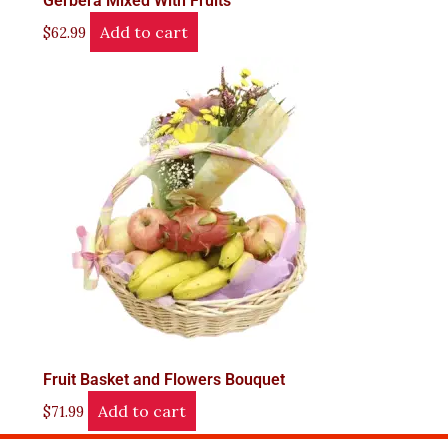
Gerbera Mixed With Fruits
Add to cart
$
62.99
Fruit Basket and Flowers Bouquet
Add to cart
$
71.99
○ ○ ○ ○
* What is expected: Reproduce the text read from the entry above word for word, keeping each line as it appears and omitting the picture.

* Written reply:
Gerbera Mixed With Fruits
Add to cart
$
62.99
Fruit Basket and Flowers Bouquet
Add to cart
$
71.99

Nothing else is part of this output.